Date Taken: 08/05/2017
Location: Near Milepost 430
Camera: Nikon D50
Lens: 105 mm Sigma macro
Focal Length: 105 mm
Exposure: Aperture Priority
How I Got This Shot: I was headed south on the Parkway when I saw this flower in the right-hand margin. There was an overlook within 30 yards beyond the cut where the flower grew, so I parked and walked back. I think this plant comes back every year, as I saw one in the same spot in 2018, but there are lots of lilies all along the parkway between Mt. Pisgah and Waterrock Knob, and others scattered more infrequently elsewhere, so similar flowers should not be hard to find.
I took this shot lying on my back halfway in the road and halfway in the grass margin, which was very narrow between the road and the cliff. It was about 1:44 PM and the sunlight was coming down through the lily from the left. The flower was positioned against a stone cut, but the background colors were medium gray and green; I have no idea why the background came out so dark from this angle, and in most of my other shots, it did not.
While I took this photo, I had someone watching the road to warn me of oncoming traffic, and I strongly recommend against lying down in the Parkway to shoot photographs without an assistant to keep watch, because the Parkway is very busy, and it’s easy to forget where you are when you’re absorbed in setting your camera and trying to focus.
For best results with Turk’s Cap lilies, I recommend shooting from below, slightly below, or parallel to the flower, and trying to shoot at an angle where light is coming through the flower from the side rather than shooting directly into the sun or shooting with the sun behind you.
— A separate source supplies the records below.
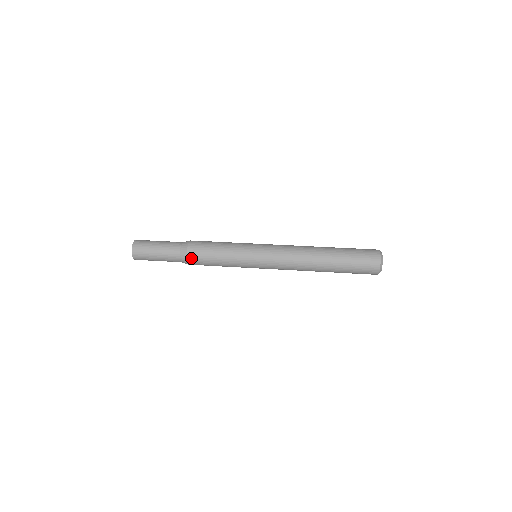
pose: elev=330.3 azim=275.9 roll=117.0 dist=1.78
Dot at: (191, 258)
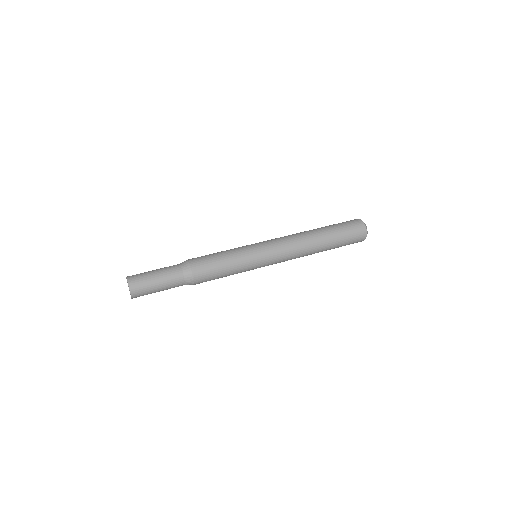
Dot at: (196, 272)
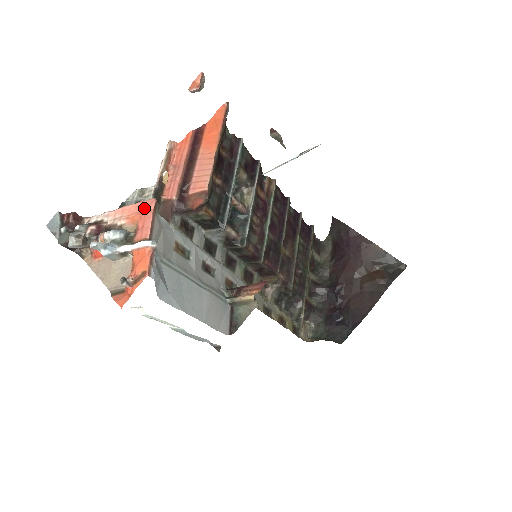
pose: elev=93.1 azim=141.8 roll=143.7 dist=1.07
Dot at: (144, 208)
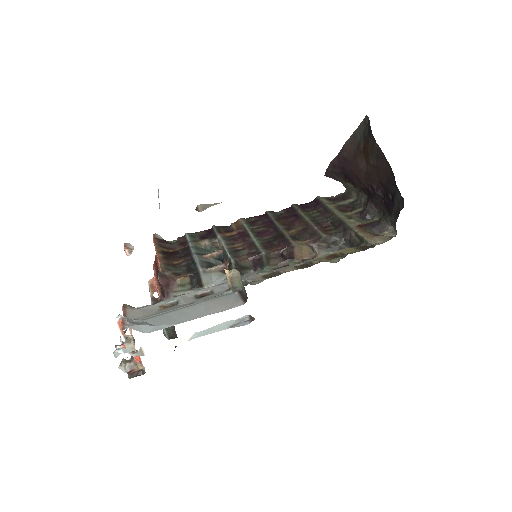
Dot at: occluded
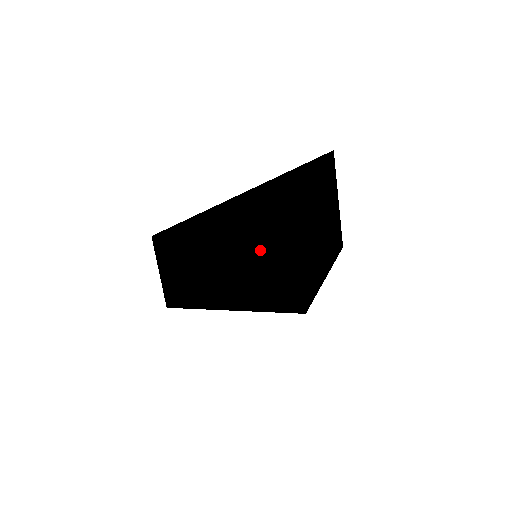
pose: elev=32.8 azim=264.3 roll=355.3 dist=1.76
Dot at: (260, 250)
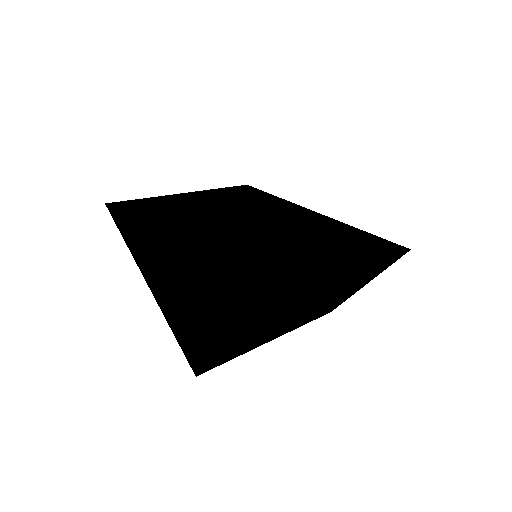
Dot at: occluded
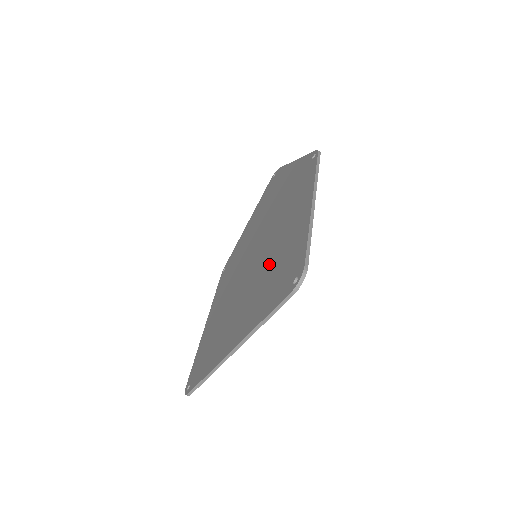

The lilies light up and glow like stained glass when direct sunlight comes through the petals. Almost invariably, shooting these flowers with the light behind you gives relatively flat and uninteresting results. It can take time and patience to find flowers that are located so that the sunlight is shining through them at an angle you can capture, but it’s well worth your while. This method has given me dozens of amazing photos of this type of lily, and it’s one of my favorite wildflower subjects.
I start looking for these flowers in early July. Blossom season lasts about a month. Some seasons, they bloom a couple of weeks early and sometimes they’re a couple of weeks late.